Normally, most Indian NBFCs and banks offer home loans at floating interest rates. The interest rate on the loan is at a ‘spread’ over the lender’s base rate. As the base rate changes, the interest dues on the home loan jump up and down over its 15- or 20-year term.

In 2009-10, SBI flagged off a novel home loan scheme with interest rates that were fixed at 8 per cent for the first year and 9 per cent for the second and third years. From the fourth year onwards, the loan morphed into an ordinary floating rate loan. This scheme was termed a ‘teaser loan’ scheme by market players because it lured the borrower with low rates in the initial years, only to bump up the rates later.

But the RBI was quite unhappy with this trend. Given the yawning gap between the teaser loan rates and market rates, the worry was that teaser loans would expose banks and lenders to a high incidence of default.

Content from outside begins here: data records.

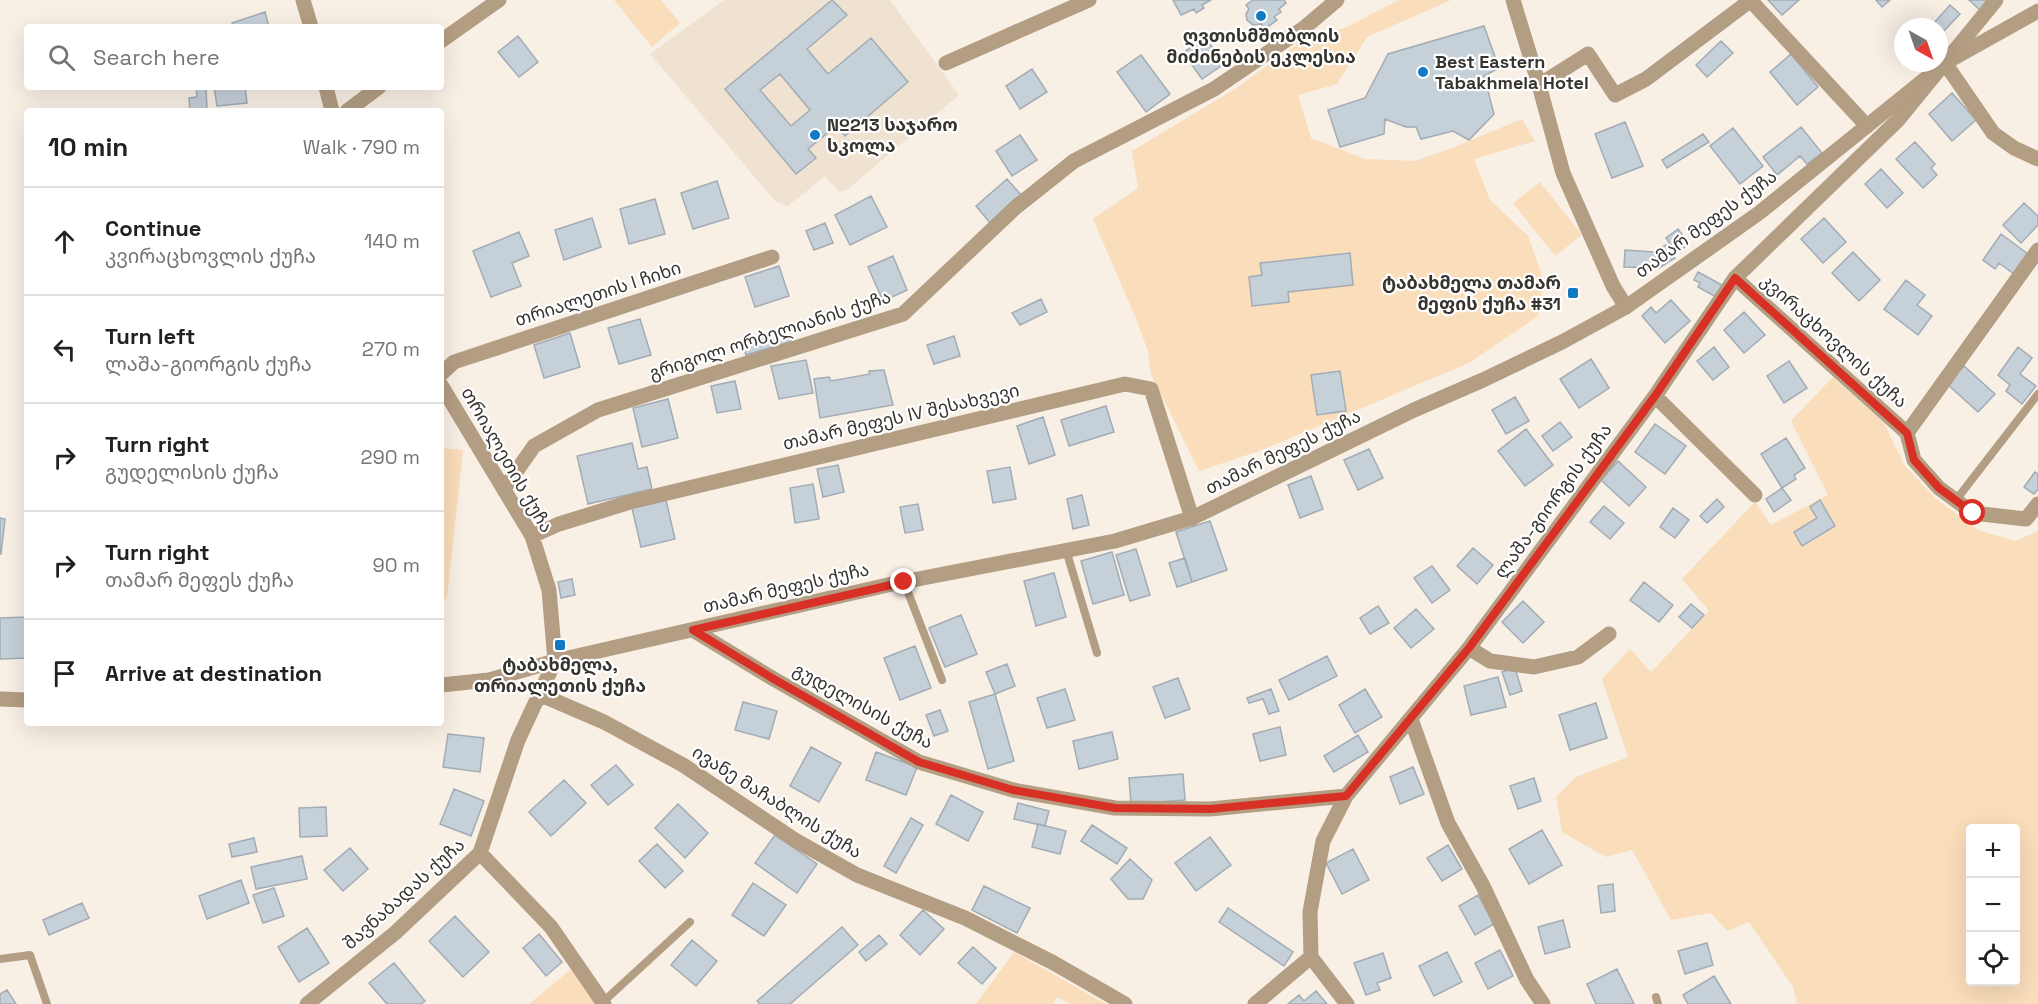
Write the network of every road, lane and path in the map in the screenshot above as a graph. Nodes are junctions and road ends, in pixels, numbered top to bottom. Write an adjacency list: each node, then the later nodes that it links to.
1 (303, 0): 9 (street)
2 (499, 0): 10 (street)
3 (1089, 0): 13 (street)
4 (1337, 0): 33 (street, გრიგოლ ორბელიანის ქუჩა)
5 (1513, 0): 17 (street)
6 (1751, 0): 17 (street); 22 (street)
7 (1996, 0): 11 (street)
8 (2038, 11): 12 (street, თამარ მეფეს ქუჩა)
9 (309, 24)
10 (444, 39)
11 (1948, 58)
12 (1948, 61)
13 (946, 63)
14 (1948, 69): 23 (street)
15 (1933, 72): 22 (street, თამარ მეფეს ქუჩა)
16 (1937, 72): 26 (street, ლაშა-გიორგის ქუჩა)
17 (1539, 85): 27 (street)
18 (327, 90): 20 (street)
19 (375, 90): 21 (street)
20 (331, 108)
21 (351, 108)
22 (1867, 126): 27 (street, თამარ მეფეს ქუჩა)
23 (2038, 159)
24 (2038, 250): 32 (street)
25 (772, 257): 28 (street, თრიალეთის I ჩიხი)
26 (1735, 278): 31 (street, ლაშა-გიორგის ქუჩა); 32 (street, კვირაცხოვლის ქუჩა)
27 (1626, 307): 37 (street, თამარ მეფეს ქუჩა)
28 (444, 371)
29 (444, 390): 33 (street, თრიალეთის ქუჩა)
30 (2038, 394): 35 (lane)
31 (1655, 396): 34 (street); 43 (street, ლაშა-გიორგის ქუჩა)
32 (1907, 433): 35 (street, კვირაცხოვლის ქუჩა)
33 (504, 489): 38 (street, თრიალეთის ქუჩა)
34 (1755, 495)
35 (1956, 500): 36 (street, კვირაცხოვლის ქუჩა)
36 (2038, 504)
37 (1192, 518): 38 (street, თამარ მეფეს IV შესახვევი); 39 (street, თამარ მეფეს ქუჩა)
38 (532, 536): 45 (street, თრიალეთის ქუჩა)
39 (1066, 550): 40 (street, თამარ მეფეს ქუჩა); 44 (lane)
40 (904, 582): 41 (street, თამარ მეფეს ქუჩა); 46 (lane)
41 (693, 630): 45 (street, თამარ მეფეს ქუჩა); 52 (street, გუდელისის ქუჩა)
42 (1609, 634): 43 (street)
43 (1469, 648): 51 (street, ლაშა-გიორგის ქუჩა)
44 (1097, 654)
45 (555, 661): 47 (street, თამარ მეფეს ქუჩა); 48 (street, შავნაბადას ქუჩა)
46 (942, 680)
47 (444, 685)
48 (539, 694): 53 (street, შავნაბადას ქუჩა); 60 (street, ივანე მაჩაბლის ქუჩა)
49 (0, 699): 50 (street)
50 (24, 700)
51 (1411, 719): 52 (street, ლაშა-გიორგის ქუჩა); 63 (street)
52 (1346, 796): 55 (street, ლაშა-გიორგის ქუჩა)
53 (480, 853): 57 (street); 59 (street, შავნაბადას ქუჩა)
54 (690, 922): 57 (lane)
55 (1311, 957): 61 (street); 62 (street)
56 (0, 959): 58 (lane)
57 (604, 1003)
58 (47, 1004)
59 (307, 1004)
60 (1125, 1004)
61 (1255, 1004)
62 (1347, 1004)
63 (1543, 1004)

RBI discouraged such loans by sharply hiking the mandatory provisions for banks, against such teaser loans. Home loan companies began to phase out their teaser loans by 2011 and SBI finally withdrew the product in April 2011.

Why is it important?

Home loans are one of the few categories of loans in India where banks face a very low incidence of default, even amid NPA epidemics like at present. The worry is that a teaser home loan, by offering borrowers ultra-low rates in the first few years, may tempt them to take on a far bigger housing bet than they can afford. In a rising rate cycle, a transition from a fixed to a floating rate can well throw a salary-earner’s EMI calculations out of kilter.

In 2009-10, RBI’s worries on this score were aggravated by the US housing and credit crisis in which several US mortgage lenders had gone bust after extending generous low-priced home loans to sub-prime borrowers.

This time around, interest rates seem to be headed down instead of up, which might actually work in favour of the teaser loan taker. But the Indian property market is today on shaky ground with falling new home sales, mounting inventories and cash-strapped builders. A collapse in property prices could easily land home buyers and their lenders in a soup if teaser loan schemes prove a runaway hit..

Why should I care?

If you’re a smart investor, you can make the most of teaser home loans by borrowing at discounted rates when interest rates are sky-high and switching to a cheaper loan when the offer period ends.

By taking on a teaser loan, you are essentially taking a wild card bet that your income will keep up with your loan repayments for 10-15 years.

The bottomline

Are you smarter than your bank? If not, teaser loans are not for you.